_Text shown_:
* * * *

10. Financing Arrangements

1.75% Convertible Senior Notes Due 2013

On June 10, 2008, we issued $1,265.0 million aggregate principal amount of the Notes. The Notes are unsecured, unsubordinated obligations of the Company, which pay interest in cash semi-annually at a rate of 1.75% per annum. The Notes will mature on June 1, 2013 unless earlier repurchased or converted in accordance with their terms prior to such date. The Notes may be converted, under the conditions specified below, based on an initial conversion rate of 31.40 shares of common stock per $1,000 principal amount of Notes (which represents an initial effective conversion price of the Notes of $31.85 per share), subject to adjustment as described in the indenture governing the Notes.

The Notes are not redeemable by us prior to the maturity date. In the event of a fundamental change (as defined in the indenture for the Notes), holders of the Notes may require us to repurchase all or a portion of their Notes at a repurchase price equal to 100% of the principal amount of the Notes plus accrued and unpaid interest, if any, to, but excluding, the fundamental change repurchase date.

The holders of the Notes may convert their Notes until the close of business on the scheduled trading day immediately preceding the maturity date if any of the following conditions are met: (1) during the five business day period after any five consecutive trading day period (the measurement period) in which the trading price of the Notes for each day in the measurement period was less than 98% of an amount equal to (i) the last reported sale price of our common stock multiplied by (ii) the conversion rate for the Notes on each such day; (2) during any calendar quarter (and only during such calendar quarter) if the last reported sale price of our common stock for 20 or more trading days in a period of 30 consecutive trading days ending on the last trading day of the immediately preceding calendar quarter exceeds 130% of the applicable conversion price in effect for the Notes on the last trading day of such immediately preceding calendar quarter; or (3) upon the occurrence of specified corporate transactions set forth in the indenture for the Notes. On or after March 1, 2013, until the scheduled trading day immediately preceding the maturity date, holders of the Notes may convert their Notes regardless of the foregoing conditions. Upon conversion, a holder will receive cash in an amount equal to the lesser of the conversion value and the principal amount of the Notes, and any shares of our common stock for any conversion value in excess of the principal amount of the Notes, if any. Holders of the Notes who convert their Notes in connection with a fundamental change will, under certain circumstances, be entitled to a make-whole premium in the form of an increase in the conversion rate.

* * * *

_Job item a_: Reproduce the passage on the convertible notes between "The Notes are not" and "change repurchase date.", inclusive, substituting "change of control" for every occurrence of "fundamental change".
The rows are unrelated to the passage on the convertible notes.

* * * *

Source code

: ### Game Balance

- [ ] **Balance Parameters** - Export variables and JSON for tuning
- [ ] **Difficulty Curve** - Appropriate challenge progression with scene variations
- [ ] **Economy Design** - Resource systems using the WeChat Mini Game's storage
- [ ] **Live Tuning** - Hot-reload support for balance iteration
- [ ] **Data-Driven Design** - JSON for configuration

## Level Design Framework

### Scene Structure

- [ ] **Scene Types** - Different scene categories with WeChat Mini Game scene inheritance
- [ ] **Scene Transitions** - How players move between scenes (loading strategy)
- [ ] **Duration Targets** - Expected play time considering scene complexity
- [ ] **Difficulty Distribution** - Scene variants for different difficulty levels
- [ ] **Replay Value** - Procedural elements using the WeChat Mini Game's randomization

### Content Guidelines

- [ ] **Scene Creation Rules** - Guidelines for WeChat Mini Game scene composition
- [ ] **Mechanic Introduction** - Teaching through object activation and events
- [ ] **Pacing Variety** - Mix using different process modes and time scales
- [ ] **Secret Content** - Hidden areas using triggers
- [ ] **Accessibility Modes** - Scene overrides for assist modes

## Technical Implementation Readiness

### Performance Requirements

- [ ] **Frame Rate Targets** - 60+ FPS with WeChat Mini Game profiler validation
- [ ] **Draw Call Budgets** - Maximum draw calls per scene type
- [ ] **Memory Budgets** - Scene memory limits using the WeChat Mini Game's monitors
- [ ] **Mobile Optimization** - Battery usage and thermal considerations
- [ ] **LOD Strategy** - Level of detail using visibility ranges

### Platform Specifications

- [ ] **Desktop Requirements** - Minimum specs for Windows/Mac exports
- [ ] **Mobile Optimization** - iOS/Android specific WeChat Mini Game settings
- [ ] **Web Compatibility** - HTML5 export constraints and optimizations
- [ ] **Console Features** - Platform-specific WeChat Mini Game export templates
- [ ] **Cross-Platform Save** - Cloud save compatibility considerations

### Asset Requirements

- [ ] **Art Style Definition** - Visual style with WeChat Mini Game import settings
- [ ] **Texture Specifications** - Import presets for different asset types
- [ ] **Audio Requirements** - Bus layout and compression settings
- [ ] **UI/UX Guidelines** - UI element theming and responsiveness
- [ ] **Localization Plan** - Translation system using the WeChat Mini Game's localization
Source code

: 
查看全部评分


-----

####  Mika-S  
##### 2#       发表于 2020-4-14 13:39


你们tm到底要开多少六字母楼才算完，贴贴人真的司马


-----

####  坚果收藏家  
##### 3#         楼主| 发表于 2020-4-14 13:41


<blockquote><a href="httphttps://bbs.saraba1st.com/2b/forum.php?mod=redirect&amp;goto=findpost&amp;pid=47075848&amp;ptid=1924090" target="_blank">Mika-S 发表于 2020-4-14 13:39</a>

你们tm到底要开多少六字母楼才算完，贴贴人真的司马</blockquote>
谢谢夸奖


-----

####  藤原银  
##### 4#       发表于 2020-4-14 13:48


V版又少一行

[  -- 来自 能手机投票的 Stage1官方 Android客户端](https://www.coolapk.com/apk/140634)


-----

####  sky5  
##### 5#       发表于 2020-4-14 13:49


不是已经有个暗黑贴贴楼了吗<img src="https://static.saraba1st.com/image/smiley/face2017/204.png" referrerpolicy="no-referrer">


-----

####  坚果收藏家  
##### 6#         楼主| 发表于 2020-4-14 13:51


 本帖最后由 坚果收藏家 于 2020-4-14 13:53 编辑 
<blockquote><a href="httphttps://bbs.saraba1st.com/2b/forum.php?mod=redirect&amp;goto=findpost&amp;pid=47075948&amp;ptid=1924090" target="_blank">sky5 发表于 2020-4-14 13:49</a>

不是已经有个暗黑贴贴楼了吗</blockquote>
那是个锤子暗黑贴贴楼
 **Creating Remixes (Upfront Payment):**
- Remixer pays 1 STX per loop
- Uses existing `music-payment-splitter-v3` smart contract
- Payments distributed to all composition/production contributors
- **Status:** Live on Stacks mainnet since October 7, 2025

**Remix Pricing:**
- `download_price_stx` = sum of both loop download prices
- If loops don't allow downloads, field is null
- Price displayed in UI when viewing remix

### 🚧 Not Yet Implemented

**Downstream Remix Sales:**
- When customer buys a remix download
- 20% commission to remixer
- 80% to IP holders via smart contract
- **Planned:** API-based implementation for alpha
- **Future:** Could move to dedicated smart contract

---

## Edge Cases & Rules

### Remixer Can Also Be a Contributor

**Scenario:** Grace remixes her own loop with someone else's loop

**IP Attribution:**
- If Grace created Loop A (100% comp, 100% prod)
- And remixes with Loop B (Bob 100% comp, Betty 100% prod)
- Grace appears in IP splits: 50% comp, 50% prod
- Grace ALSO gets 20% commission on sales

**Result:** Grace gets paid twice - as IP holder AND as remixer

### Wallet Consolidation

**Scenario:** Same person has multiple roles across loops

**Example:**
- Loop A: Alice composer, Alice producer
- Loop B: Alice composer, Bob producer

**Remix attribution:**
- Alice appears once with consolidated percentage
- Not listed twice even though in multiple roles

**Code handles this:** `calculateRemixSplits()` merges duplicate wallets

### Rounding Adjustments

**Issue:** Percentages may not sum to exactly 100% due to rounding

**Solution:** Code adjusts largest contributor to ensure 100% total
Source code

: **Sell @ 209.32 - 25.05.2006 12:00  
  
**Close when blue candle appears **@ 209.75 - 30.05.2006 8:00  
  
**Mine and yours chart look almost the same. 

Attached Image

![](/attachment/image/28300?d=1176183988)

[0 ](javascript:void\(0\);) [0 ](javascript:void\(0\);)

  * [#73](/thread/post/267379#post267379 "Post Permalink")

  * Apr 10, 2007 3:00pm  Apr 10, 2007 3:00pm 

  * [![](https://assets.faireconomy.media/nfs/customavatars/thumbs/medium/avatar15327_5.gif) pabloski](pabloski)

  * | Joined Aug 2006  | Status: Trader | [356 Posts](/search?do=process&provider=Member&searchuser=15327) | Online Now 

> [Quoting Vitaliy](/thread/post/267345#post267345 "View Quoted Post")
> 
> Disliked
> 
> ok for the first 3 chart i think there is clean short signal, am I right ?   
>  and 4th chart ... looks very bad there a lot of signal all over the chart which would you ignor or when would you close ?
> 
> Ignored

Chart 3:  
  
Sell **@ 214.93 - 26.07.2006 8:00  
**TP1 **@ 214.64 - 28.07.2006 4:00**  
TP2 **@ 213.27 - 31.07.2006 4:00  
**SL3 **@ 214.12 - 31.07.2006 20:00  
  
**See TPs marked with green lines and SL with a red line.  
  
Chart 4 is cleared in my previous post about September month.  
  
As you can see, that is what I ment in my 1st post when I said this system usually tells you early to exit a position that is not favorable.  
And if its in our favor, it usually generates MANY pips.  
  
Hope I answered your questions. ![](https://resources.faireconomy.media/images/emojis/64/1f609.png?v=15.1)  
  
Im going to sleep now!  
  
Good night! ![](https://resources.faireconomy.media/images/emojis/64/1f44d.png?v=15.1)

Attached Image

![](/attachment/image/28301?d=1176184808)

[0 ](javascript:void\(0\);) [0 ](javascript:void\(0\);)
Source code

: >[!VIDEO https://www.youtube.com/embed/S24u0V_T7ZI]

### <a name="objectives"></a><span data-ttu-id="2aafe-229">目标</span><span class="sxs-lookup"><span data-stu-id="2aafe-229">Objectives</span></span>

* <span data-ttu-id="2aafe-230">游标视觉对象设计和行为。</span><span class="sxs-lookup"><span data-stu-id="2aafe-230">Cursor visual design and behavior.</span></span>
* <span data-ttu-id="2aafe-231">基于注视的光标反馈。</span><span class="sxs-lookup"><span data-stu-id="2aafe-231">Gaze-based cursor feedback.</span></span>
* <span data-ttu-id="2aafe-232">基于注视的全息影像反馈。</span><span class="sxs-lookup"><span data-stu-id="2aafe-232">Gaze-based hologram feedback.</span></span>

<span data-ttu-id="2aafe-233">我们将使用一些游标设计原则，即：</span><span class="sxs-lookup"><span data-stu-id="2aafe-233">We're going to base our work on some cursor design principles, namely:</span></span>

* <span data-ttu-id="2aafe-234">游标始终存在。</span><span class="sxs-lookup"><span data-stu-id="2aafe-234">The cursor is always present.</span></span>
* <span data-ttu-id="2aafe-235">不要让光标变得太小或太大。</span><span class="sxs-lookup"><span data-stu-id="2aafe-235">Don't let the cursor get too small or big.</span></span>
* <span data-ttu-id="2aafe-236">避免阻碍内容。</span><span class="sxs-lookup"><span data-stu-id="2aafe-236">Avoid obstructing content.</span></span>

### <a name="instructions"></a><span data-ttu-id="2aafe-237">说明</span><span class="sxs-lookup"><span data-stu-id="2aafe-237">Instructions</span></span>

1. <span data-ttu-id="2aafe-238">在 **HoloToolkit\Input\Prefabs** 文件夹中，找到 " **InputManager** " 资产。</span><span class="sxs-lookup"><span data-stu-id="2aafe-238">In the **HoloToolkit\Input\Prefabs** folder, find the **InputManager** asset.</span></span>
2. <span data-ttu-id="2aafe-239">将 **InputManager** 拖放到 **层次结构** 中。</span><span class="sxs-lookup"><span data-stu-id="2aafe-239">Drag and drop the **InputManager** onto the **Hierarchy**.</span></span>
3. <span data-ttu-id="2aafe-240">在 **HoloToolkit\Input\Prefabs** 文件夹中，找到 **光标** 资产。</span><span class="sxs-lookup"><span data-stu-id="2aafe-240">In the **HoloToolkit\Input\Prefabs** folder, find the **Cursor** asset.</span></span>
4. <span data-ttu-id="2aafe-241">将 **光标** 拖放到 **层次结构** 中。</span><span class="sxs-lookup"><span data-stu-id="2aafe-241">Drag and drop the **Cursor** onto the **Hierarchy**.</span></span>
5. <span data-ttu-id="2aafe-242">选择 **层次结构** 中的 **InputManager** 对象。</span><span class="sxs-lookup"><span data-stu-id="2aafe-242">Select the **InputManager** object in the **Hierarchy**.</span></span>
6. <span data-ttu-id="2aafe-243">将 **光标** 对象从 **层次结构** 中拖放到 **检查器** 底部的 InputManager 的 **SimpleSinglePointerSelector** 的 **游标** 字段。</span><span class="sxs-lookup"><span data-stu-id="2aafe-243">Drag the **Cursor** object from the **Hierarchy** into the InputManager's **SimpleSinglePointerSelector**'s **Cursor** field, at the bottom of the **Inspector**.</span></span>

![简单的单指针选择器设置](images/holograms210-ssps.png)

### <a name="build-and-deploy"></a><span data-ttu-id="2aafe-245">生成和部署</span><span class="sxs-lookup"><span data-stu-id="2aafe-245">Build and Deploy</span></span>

* * * *

_Job item b_: Rewrite only the rows from the first line through the line holding "### Content Guidelines", inclusive, as a JSON list of strings with one string per line, omitting blank lines.

_Answer box a_:
The Notes are not redeemable by us prior to the maturity date. In the event of a change of control (as defined in the indenture for the Notes), holders of the Notes may require us to repurchase all or a portion of their Notes at a repurchase price equal to 100% of the principal amount of the Notes plus accrued and unpaid interest, if any, to, but excluding, the change of control repurchase date.

_Answer box b_:
[
  "Source code",
  ": ### Game Balance",
  "- [ ] **Balance Parameters** - Export variables and JSON for tuning",
  "- [ ] **Difficulty Curve** - Appropriate challenge progression with scene variations",
  "- [ ] **Economy Design** - Resource systems using the WeChat Mini Game's storage",
  "- [ ] **Live Tuning** - Hot-reload support for balance iteration",
  "- [ ] **Data-Driven Design** - JSON for configuration",
  "## Level Design Framework",
  "### Scene Structure",
  "- [ ] **Scene Types** - Different scene categories with WeChat Mini Game scene inheritance",
  "- [ ] **Scene Transitions** - How players move between scenes (loading strategy)",
  "- [ ] **Duration Targets** - Expected play time considering scene complexity",
  "- [ ] **Difficulty Distribution** - Scene variants for different difficulty levels",
  "- [ ] **Replay Value** - Procedural elements using the WeChat Mini Game's randomization",
  "### Content Guidelines"
]